Our Adoption Story (Part 1)

If you’ve seen a 30-something white couple at Church of the Resurrection with two toddlers who aren’t even remotely the same shade of brown, and you then learned that we have as many failed adoptions as children—and now we’re going through the whole process again—you might wonder just what would motivate someone to do that with five years of their life and enough money to pay off their mortgage.

Here’s the short answer: our family looks the way it does because of a little girl on the street in Mumbai, India. And because of Psalm 10.

We had been married for nine months when we landed in Mumbai, India (or what the locals still call “Bombay”). Between Sarah’s mission work and my job (providing technical assistance at petroleum refineries), the two of us had been to over 30 countries, but India was unlike anything we had encountered.

Sarah rode an auto rickshaw an hour each way to work with Child Evangelism Fellowship (CEF), where she helped put on children’s programs in orphanages and schools; I joined her whenever I could do so. While I commuted to the refinery in the back of an air-conditioned car, she took in the jarring sights and overpowering smells of the city in an open-air vehicle resembling a large gas-powered tricycle. In India, all of the injustice, spiritual darkness, and oppression are openly displayed in the same streets filled with vibrant colors and the potent aromas of the best food on earth.

On one of those journeys, while attempting to pray, Sarah saw her. She was dirty, barely clothed, and squatting to poop on the street. Sarah yelled at the rickshaw driver, who swerved to avoid her; apparently, he learned to “tune out” such sights. Sarah had also grown accustomed to seeing extreme poverty on a daily basis, and had seen hundreds of men urinating (and a few people defecating) in public. But this girl couldn’t have been more than three-years-old. And she was alone in the street.

That night, shaken and unable to forget her, Sarah began researching Indian adoption. What we found was not encouraging. We were too young, we hadn’t been married long enough, it would be ridiculously expensive, and the government would first attempt to find an Indian couple to adopt each eligible child in an orphanage.

Our hearts had been stirred to action, but there was nothing we could do. We filed that dream away for the future.

Over the following nine months we endured terrorist attacks and city-wide riots, visited the emergency room multiple times, saw our first pregnancy end in a brutal miscarriage and left India three days later, bought a house in Wheaton, returned to India, suffered another miscarriage, and grew increasingly overwhelmed. By June of 2009, the absence of God was far more palpable than his presence.

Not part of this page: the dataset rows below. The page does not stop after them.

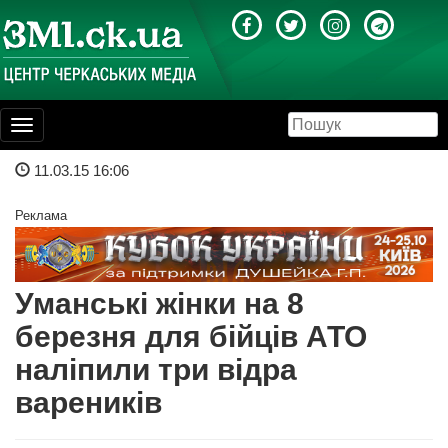
Toggle
navigation
11.03.15 16:06
Реклама
Уманські жінки на 8
березня для бійців АТО
наліпили три відра
вареників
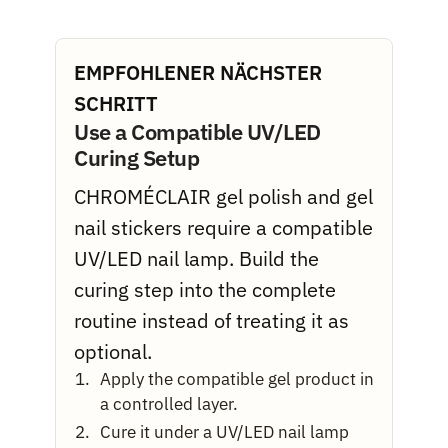
EMPFOHLENER NÄCHSTER
SCHRITT
Use a Compatible UV/LED
Curing Setup
CHROMÉCLAIR gel polish and gel
nail stickers require a compatible
UV/LED nail lamp. Build the
curing step into the complete
routine instead of treating it as
optional.
Apply the compatible gel product in
a controlled layer.
Cure it under a UV/LED nail lamp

I had to work two out of three weekends so that our team could provide 24/7 technical support to operations at the refinery. One Sunday, after a morning that consisted mostly of killing mosquitoes in our office, Sarah called with a trembling voice. God, who seemed to be mostly silent at this point in our lives, had spoken.

The sermon at our mostly-Indian charismatic church was based upon Psalm 10, and entitled “Caring for the Afflicted.” Our senior pastor spoke on the evils of human sexual trafficking in Bombay, but Sarah heard something else: she was to give up her dream of a graduate degree in counseling or psychology, and we were to begin working on international adoption—now.

It sounded like the sort of thing God would say. It seemed Biblical. But it represented an enormous investment entailing huge risk, and we didn’t even know where to begin. I listened to the sermon online and read Psalm 10 repeatedly, but I still had more questions than answers.

A month later we left India for Kuwait with three days’ notice. We said tearful goodbyes to the Indian family who led CEF, who had truly become our family. We found ourselves in a congregation of American and Filipino expats, with a positive openness to the Holy Spirit but also a dark undercurrent of prosperity teaching. As we cautiously explored the possibility of beginning a home study in our two-bedroom apartment in order to adopt from Ethiopia—the one country for which we were eligible—we were met mostly by denunciations of our lack of faith (and our sanity).

As we drove through Kuwait City one night, and I complained about yet another offensive comment, Sarah replied, “What right do we have to argue? It’s not as if we’re actually adopting.”

Her comment stung because it was true. She had made up her mind, and I was still on the fence. But after taking a three-day fast for guidance, I reached a similar conclusion. So we signed a contract and sent it off with a check for $5950, certain that God would honor our step of faith. Doors would open, canyons would be bridged, and God would align everything and make it clear that we were following His heart.

We never considered that following Jesus would lead, not to the mountaintop of triumphant victory but to Mount Calvary—just as He said.